(Records begins)

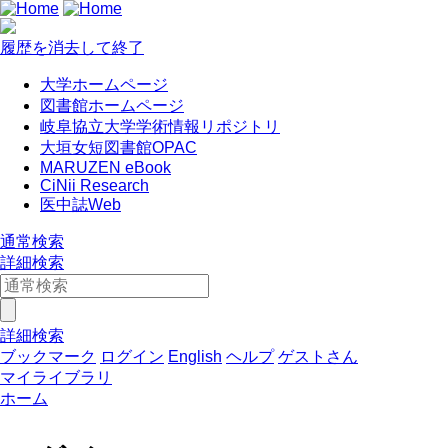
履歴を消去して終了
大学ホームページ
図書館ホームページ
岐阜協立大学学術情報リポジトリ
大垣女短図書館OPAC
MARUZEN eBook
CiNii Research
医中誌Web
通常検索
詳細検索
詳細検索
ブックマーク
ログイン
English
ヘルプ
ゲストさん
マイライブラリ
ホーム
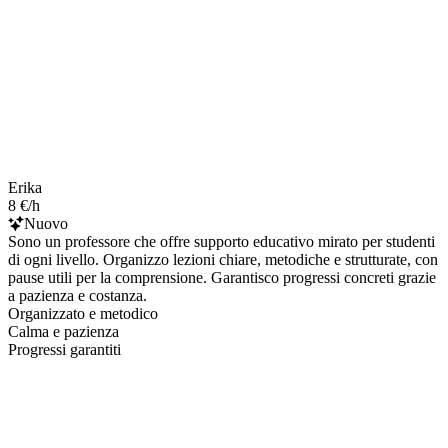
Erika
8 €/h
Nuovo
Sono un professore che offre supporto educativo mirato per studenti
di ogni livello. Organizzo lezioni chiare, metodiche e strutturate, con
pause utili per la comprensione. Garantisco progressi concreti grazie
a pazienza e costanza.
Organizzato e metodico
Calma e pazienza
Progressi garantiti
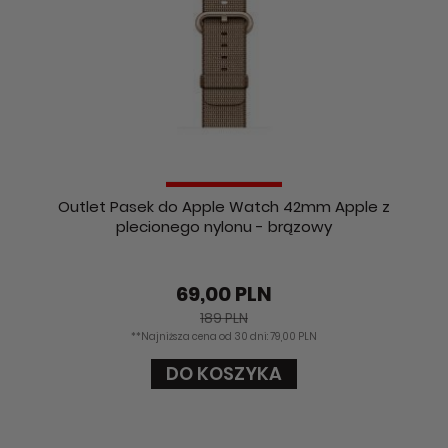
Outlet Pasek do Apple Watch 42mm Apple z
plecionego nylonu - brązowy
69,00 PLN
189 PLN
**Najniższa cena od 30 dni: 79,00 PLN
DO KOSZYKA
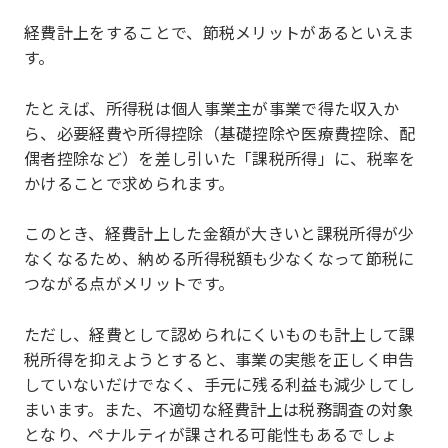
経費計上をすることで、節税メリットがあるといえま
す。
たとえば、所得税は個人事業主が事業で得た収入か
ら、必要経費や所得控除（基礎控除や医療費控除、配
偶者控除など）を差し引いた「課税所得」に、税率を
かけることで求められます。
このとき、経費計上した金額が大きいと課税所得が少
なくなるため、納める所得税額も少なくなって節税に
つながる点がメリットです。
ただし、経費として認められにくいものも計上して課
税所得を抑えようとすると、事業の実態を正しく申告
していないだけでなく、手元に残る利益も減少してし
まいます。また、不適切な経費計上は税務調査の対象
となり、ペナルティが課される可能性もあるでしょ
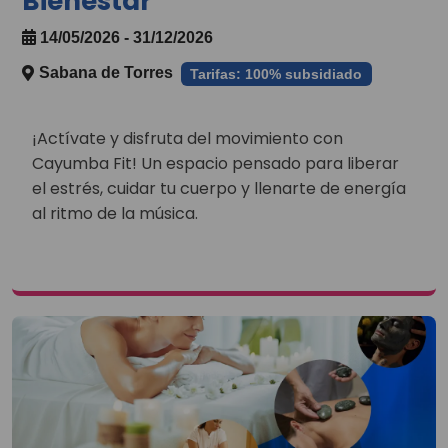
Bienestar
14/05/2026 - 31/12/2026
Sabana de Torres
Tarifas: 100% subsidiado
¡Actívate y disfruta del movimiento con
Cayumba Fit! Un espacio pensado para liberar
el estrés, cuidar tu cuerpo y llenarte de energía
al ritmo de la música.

(Records ends)

= Work instruction =
Your answer must be the lines from the one containing "ら、必要経費や所得控除（基礎控除や医療費控除、配" through the final line of the entries, duplicated exactly, with both ends kept and all pictures left out.

= Task output =
ら、必要経費や所得控除（基礎控除や医療費控除、配
偶者控除など）を差し引いた「課税所得」に、税率を
かけることで求められます。
このとき、経費計上した金額が大きいと課税所得が少
なくなるため、納める所得税額も少なくなって節税に
つながる点がメリットです。
ただし、経費として認められにくいものも計上して課
税所得を抑えようとすると、事業の実態を正しく申告
していないだけでなく、手元に残る利益も減少してし
まいます。また、不適切な経費計上は税務調査の対象
となり、ペナルティが課される可能性もあるでしょ
Bienestar
14/05/2026 - 31/12/2026
Sabana de Torres
Tarifas: 100% subsidiado
¡Actívate y disfruta del movimiento con
Cayumba Fit! Un espacio pensado para liberar
el estrés, cuidar tu cuerpo y llenarte de energía
al ritmo de la música.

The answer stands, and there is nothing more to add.